Herald | April 13, 2009
IT'S A balaclava, apparently. No doubt it will be described as essential protective dress. But looking at the video film and photographs of the "territorial support group officer" who has just taken his baton to Ian Tomlinson minutes before the newspaper vendor's death, I'm wondering: why does a British policeman in pursuance of his duties feel the need to be masked?
There's another mystery. In one still, Tomlinson is sitting on the ground before the police line, being aided by a stranger. There are eight helmeted officers and two dog handlers in shot. Of these, only three have balaclavas. Two wear the garment normally, covering the chin. The third, having stepped aside after his attack on the passer-by, has the thing high on his face, leaving only the eyes showing. And his shoulder tabs, the tabs bearing his police number, have gone.
That's an old one. It is, of course, against all the rules. The number is there for a reason, in theory to the benefit of police and public alike should disputes arise. Traditionally, we don't much care for masked and anonymous coppers in a country said to cherish the right to protest. After all, the forces of law and order, repositories of public trust, have nothing to hide.
Someone has to give the orders. Someone has to set the tone, plan the strategy, and lead the officers on the ground to an understanding of what is, and is not, acceptable. "Kettling", the penning of a crowd into a confined area for hours on end as though to provoke anger, does not happen spontaneously. The use of batons and shields does not happen on a whim. The planting of plain-clothes officers and fake photographers is no freelance initiative. And levels of violence - "zero tolerance", if you like - arise from operational decisions.

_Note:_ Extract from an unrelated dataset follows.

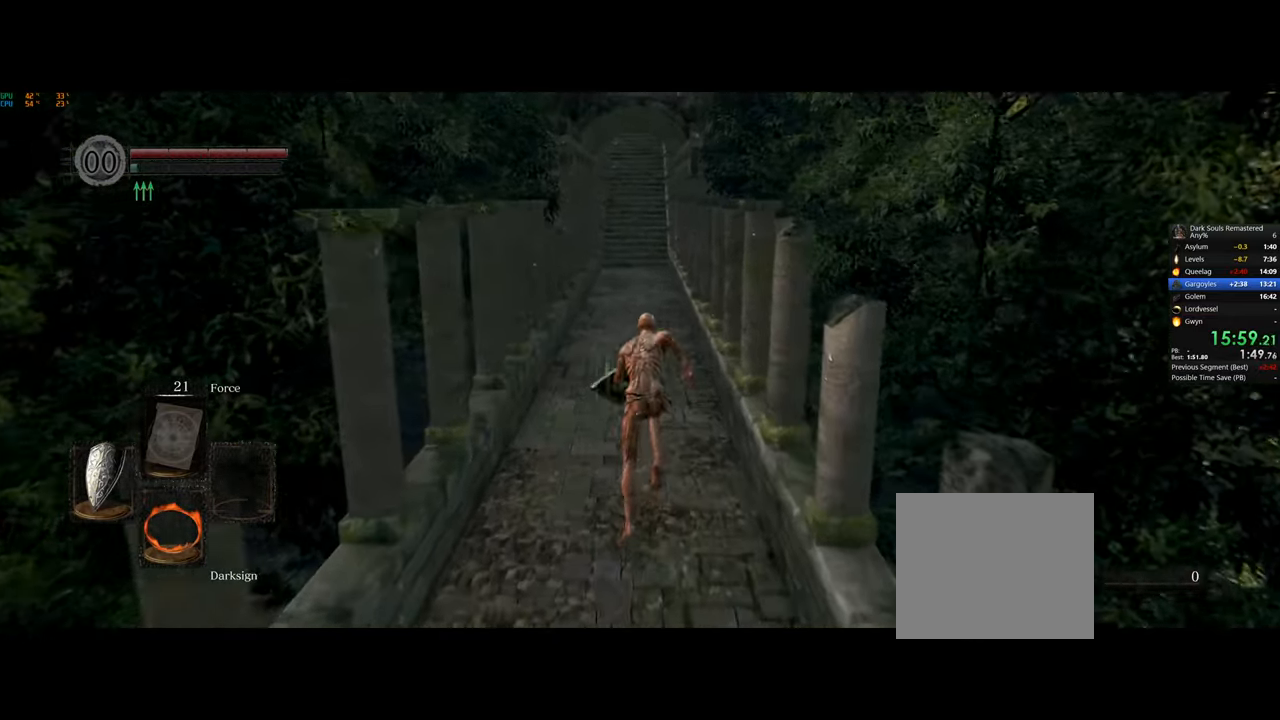
{"buttons": [], "left_stick": "up", "right_stick": "center", "events": [[217, "CIRCLE", "up"], [383, "right_stick", "up"], [483, "right_stick", "center"]]}
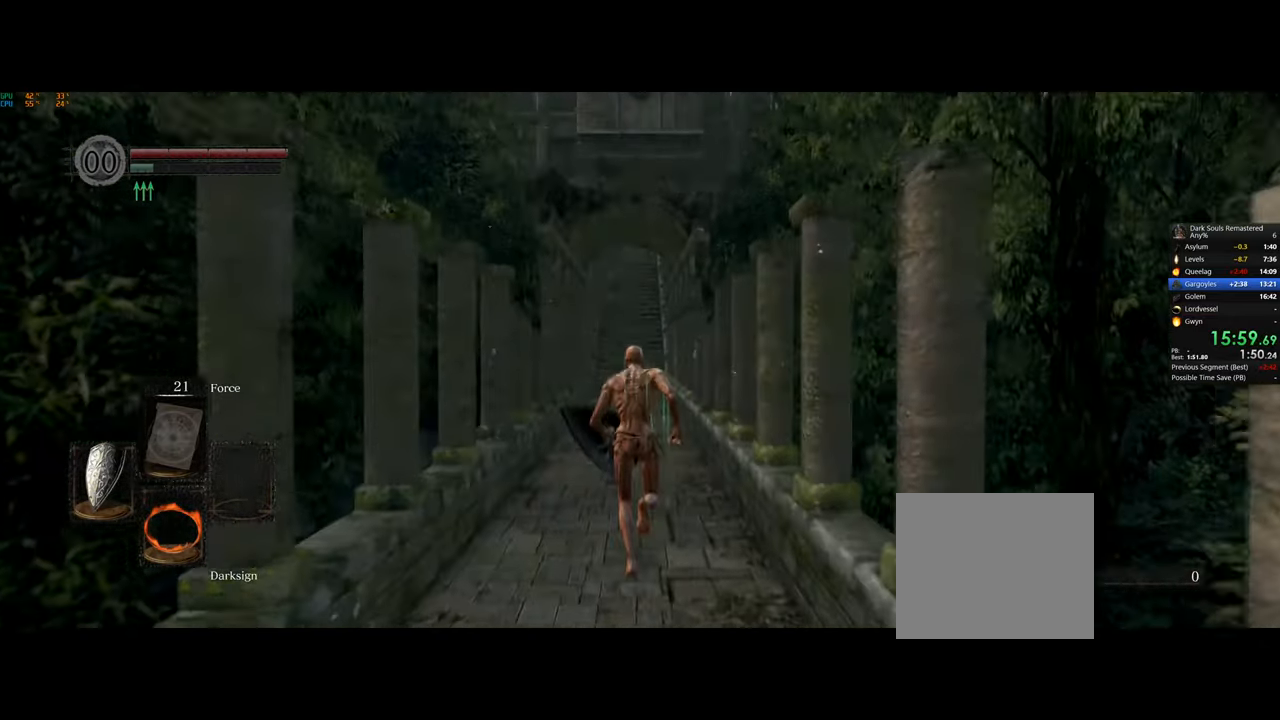
{"buttons": [], "left_stick": "up", "right_stick": "center", "events": []}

The alternative is to believe that our police are actually out of control. Would Sir Paul Stephenson, commissioner of the Metropolitan Police, care to speak to that idea? I doubt it. Instead, we can expect to see the officer filmed striking Mr Tomlinson - other beatings of the victim that day have been alleged - become the Met's one bad apple. If found guilty of an offence, he will have "overstepped the bounds", succumbed to pressure, lost his head. He will not be identified, and will not identify himself, as part of a pre-meditated operation. Who was jailed for the wanton killing of Jean Charles de Menezes, after all?
Let's give the benefit of every doubt. It must be very difficult to police a large demonstration in which a lot of people are angry, some hate your guts, and a few are spoiling for a fight. It must be scary. Should things go wrong, you, or the public you are supposed to be protecting, could be in danger. Things are liable to be chaotic. Orders will not always be clear. No plan is ever perfect, in any case. Something always goes wrong. And, yes, people do lose their heads when adrenalin, nerves, fear and fatigue go to work.
But in the immediate aftermath of the G20, before it became clear that Tomlinson's death was something more than a small but simple tragedy, the brass at the Met were patting themselves on the back for a job well done. Their now habitual use of methods once unthinkable in this country had worked like a charm. Minimal damage to property; lots of arrests (if precious few charges); no security breaches; and nothing but the usual whining from the usual quarters: something to be proud of.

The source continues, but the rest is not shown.